3 conditions DEG - Kan-E/RNAseqChef GitHub Wiki

3 conditions DEG detects and visualizes differentially expressed genes by EBSeq multi-comparison analysis.
Note: Multiple comparison analysis takes 5-10 minutes.

Setting

Input format

The input format and settings for the "3 conditions DEG" are the same as for pair-wise DEG.
If you have read the description of pair-wise DEG, you do not need to read the below.

Two types of raw count data formats can be used as input.

1. raw count data

The analysis can only be performed with raw count data if the following conditions are fulfilled:

- A file consists of only three groups of data to be analyzed.
- The replication number is represented by the underline “_”.
- Do not use the underline "_" for anything else.

2. raw count data + metadata

This format can be used if the above conditions are not fulfilled, for example, if the sample name is an accession number, or if the raw count data contain extra information that is not the subject of analysis.
Metadata must contain the following information:

- The first column is the sample names used in the raw count data.（e.g., accession number）
- The second column is the corresponding sample name that matches the sample name in the first column. (e.g. Control_1)
- The third and subsequent columns do not affect the analysis.

3. Recode.Rdata

When you previously performed 3 conditions DEG and obtained "Recode.Rdata" file by clicking the 'Download summary' button, you can use this option to skip the time-consuming EBSeq analysis.

Species

The following analysis is performed by selecting the dataset species.

- Conversion to gene symbols if the gene name is ENSEMBL ID
- Enrichment analysis

Cut-off conditions

Three types of thresholds can be set: fold change, FDR, and base mean.

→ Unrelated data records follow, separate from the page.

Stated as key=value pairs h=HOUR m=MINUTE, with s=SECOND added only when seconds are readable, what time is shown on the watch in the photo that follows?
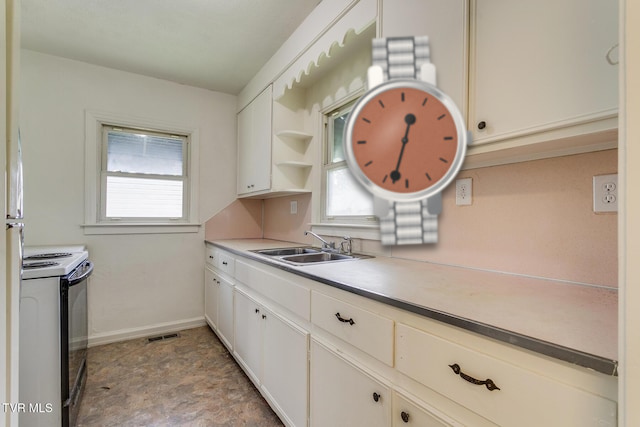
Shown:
h=12 m=33
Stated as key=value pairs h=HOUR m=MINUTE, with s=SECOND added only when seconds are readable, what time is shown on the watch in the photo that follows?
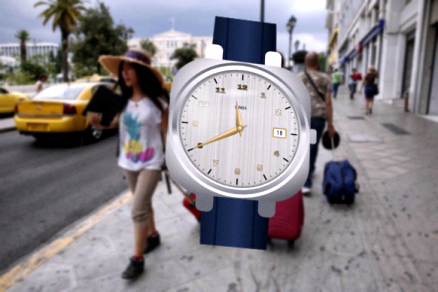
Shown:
h=11 m=40
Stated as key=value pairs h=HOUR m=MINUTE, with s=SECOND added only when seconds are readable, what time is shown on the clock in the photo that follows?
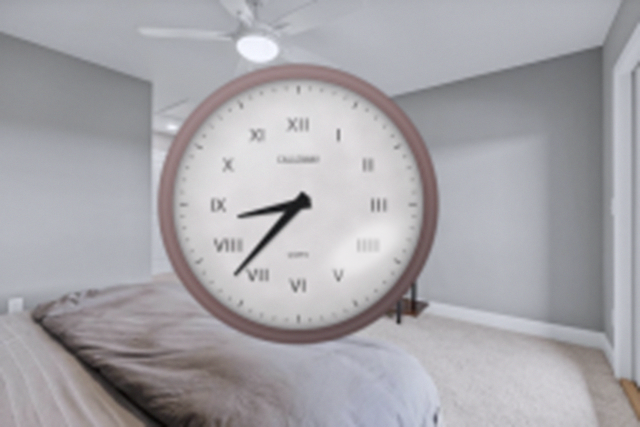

Option: normalized count input

The base mean cut-off can be set using the uploaded normalized count data, such as TPM counts.
The y-axis of the boxplot can be displayed using the uploaded normalized count data.
Note: Uploading raw count data is not unnecessary.

Output

Input Data

The uploaded raw count data are displayed.
In the case of the "Raw count data + metadata" format, the raw count data that is re-defined using the uploaded metadata.

Result overview

Three types of clustering analyses are performed: principal component analysis (PCA), multidimensional scaling (MDS), and hierarchical clustering with the ward.D2.
An EBSeq multi-comparison analysis is performed to detect the DEGs. Scatter plots and heatmaps are displayed as a result of the DEG analysis.
By visualizing DEGs under all three conditions, the characteristics of gene expression under each condition were extracted.
The result table data of the DEG analysis are displayed.

GOI (Genes of interest) profiling

Scatter plot is shown.
By selecting genes from the GOI list, only the GOI can be labeled among the points displayed in the volcano plot.
The x- and y-axis ranges could be freely changed by operating the slide bar.
A heatmap and boxplot of the genes selected from the GOI list are displayed.